Directives:
1. In the reading list on proof complexity, who edited Logic of Computation?
2. Please quote the reading list on proof complexity from "20) R. Raz, P" to "use the arXiv??)".

Text excerpt:
>> Start
20) R. Raz, P =/= NP, propositional proof complexity, and resolution
lower bounds for the weak pigeonhole principle, in Proceedings of ICM 2002,
Vol. III, 2002, pp. 685-693. Also available at
http://www.wisdom/weizmann.ac.il/~ranraz/publication/Pchina.ps

21) S. Buss, Bounded arithmetic and propositional proof complexity,
in Logic of Computation, ed. H. Schwictenberg, Springer-Verlag, 1997,
pp. 67-122. Also available at
http://math.ucsd.edu/~sbuss/ResearchWeb/theoria/index.html

(Why don't these guys use the arXiv??)

Also, here are some lecture notes on Boolean circuits that might help:

22) Uri Zwik, Boolean circuit complexity,
http://www.math.tau.ac.il/~zwick/scribe-boolean.html

Aaronson wraps up by musing on the possibility that the P versus NP
question independent from strong axiom systems like Zermelo-Fraenkel
set theory. It's possible... and it's possible that this is true and
unprovable!
>> End
Supplied entries:
>> Start
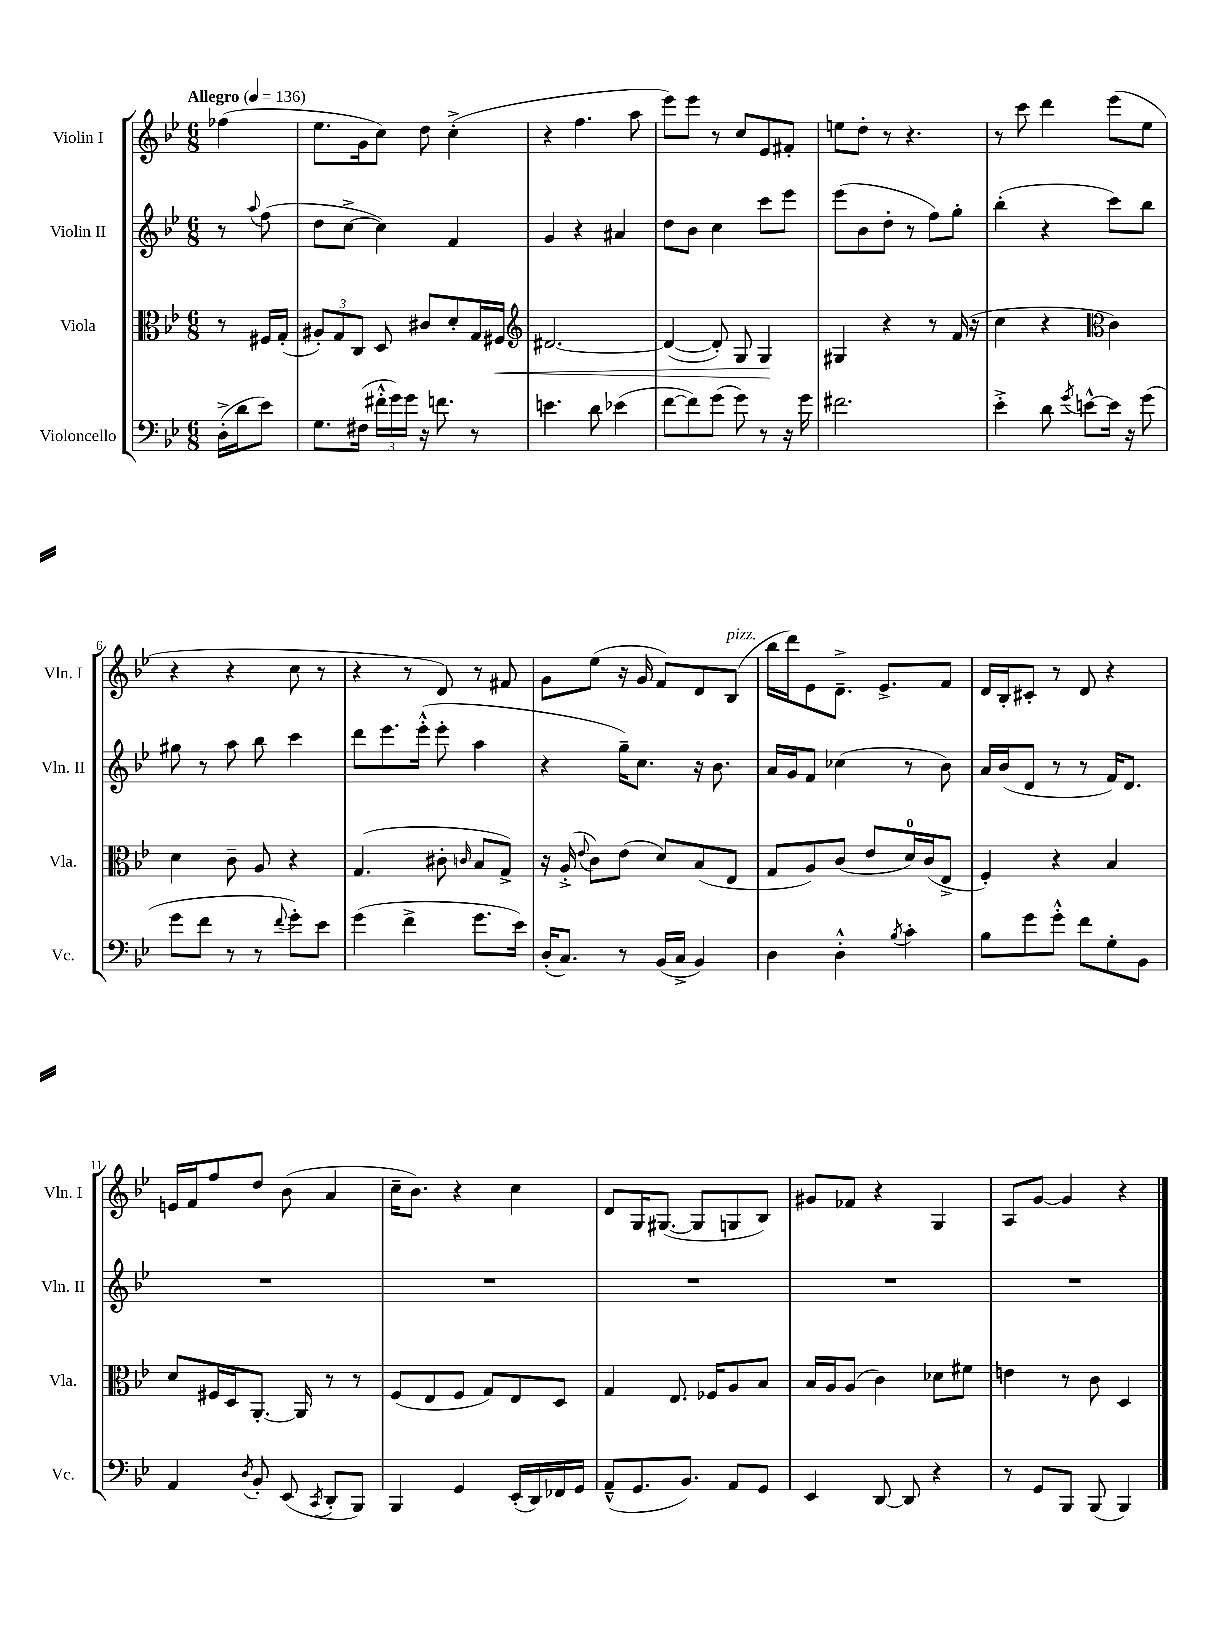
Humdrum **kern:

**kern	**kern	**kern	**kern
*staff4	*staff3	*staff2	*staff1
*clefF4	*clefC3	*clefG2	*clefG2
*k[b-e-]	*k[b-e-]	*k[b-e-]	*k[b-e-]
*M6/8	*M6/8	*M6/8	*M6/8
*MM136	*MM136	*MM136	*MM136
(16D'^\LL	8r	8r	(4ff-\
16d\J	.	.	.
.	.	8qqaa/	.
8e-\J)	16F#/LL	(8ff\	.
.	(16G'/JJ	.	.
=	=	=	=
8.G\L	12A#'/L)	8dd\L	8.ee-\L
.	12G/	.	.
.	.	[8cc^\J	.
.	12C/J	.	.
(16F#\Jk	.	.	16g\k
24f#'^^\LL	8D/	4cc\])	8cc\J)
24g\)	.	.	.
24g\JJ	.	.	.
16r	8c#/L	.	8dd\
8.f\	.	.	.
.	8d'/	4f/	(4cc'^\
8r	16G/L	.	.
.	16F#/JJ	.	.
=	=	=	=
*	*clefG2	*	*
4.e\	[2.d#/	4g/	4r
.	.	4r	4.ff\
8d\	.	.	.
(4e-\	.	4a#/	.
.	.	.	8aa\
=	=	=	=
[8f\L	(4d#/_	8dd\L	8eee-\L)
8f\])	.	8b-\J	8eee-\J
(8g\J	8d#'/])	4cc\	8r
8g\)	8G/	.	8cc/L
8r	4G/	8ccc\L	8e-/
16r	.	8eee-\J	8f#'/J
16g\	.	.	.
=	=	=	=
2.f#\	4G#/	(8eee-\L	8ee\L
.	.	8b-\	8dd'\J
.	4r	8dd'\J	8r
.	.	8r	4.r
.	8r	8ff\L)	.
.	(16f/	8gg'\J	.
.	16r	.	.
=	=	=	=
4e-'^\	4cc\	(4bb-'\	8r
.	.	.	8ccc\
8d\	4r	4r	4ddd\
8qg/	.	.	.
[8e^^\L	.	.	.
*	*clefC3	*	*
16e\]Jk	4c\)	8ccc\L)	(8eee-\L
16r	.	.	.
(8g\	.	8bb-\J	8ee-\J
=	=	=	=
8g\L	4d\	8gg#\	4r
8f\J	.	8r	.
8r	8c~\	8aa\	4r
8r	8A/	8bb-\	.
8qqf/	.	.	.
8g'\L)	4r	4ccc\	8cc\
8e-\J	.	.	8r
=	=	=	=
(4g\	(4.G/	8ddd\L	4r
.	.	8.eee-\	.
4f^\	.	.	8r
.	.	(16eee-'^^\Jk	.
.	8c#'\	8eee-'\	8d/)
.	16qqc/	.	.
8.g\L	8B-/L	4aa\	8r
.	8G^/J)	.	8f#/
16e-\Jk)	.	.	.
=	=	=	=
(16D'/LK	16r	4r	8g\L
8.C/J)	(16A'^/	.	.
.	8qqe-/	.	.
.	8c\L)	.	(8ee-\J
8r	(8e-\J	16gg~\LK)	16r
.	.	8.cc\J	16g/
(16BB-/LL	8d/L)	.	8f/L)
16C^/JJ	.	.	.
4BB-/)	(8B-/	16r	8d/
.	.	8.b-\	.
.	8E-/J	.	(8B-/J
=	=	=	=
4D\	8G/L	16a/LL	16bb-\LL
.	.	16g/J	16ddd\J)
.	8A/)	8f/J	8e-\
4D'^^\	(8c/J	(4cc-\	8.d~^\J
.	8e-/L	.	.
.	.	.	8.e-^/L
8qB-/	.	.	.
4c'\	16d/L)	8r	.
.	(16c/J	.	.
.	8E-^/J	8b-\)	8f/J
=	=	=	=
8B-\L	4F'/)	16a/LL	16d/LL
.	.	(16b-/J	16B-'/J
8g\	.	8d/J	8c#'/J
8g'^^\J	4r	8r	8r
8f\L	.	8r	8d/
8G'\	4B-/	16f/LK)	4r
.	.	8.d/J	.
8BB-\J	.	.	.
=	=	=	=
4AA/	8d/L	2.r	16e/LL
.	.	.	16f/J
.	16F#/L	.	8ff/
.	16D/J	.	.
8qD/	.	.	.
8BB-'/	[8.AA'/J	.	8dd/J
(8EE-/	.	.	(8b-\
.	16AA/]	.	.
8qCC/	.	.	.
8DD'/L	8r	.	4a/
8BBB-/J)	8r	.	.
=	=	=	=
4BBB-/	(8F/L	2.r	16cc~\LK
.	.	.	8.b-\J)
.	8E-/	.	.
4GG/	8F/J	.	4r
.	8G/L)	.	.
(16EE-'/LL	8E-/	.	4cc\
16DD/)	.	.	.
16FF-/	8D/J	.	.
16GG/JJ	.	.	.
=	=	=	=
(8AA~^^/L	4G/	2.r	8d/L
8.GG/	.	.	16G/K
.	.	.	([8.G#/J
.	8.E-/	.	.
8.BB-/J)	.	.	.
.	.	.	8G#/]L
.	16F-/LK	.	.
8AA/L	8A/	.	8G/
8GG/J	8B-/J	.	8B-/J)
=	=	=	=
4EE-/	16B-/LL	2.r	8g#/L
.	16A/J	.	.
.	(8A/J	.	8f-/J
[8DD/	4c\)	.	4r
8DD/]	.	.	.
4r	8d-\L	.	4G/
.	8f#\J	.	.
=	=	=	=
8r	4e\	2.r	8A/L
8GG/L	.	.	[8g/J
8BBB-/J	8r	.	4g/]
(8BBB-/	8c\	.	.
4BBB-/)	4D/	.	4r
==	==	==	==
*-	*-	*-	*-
>> End
Expected responses:
1. H. Schwictenberg

2.
20) R. Raz, P =/= NP, propositional proof complexity, and resolution
lower bounds for the weak pigeonhole principle, in Proceedings of ICM 2002,
Vol. III, 2002, pp. 685-693. Also available at
http://www.wisdom/weizmann.ac.il/~ranraz/publication/Pchina.ps

21) S. Buss, Bounded arithmetic and propositional proof complexity,
in Logic of Computation, ed. H. Schwictenberg, Springer-Verlag, 1997,
pp. 67-122. Also available at
http://math.ucsd.edu/~sbuss/ResearchWeb/theoria/index.html

(Why don't these guys use the arXiv??)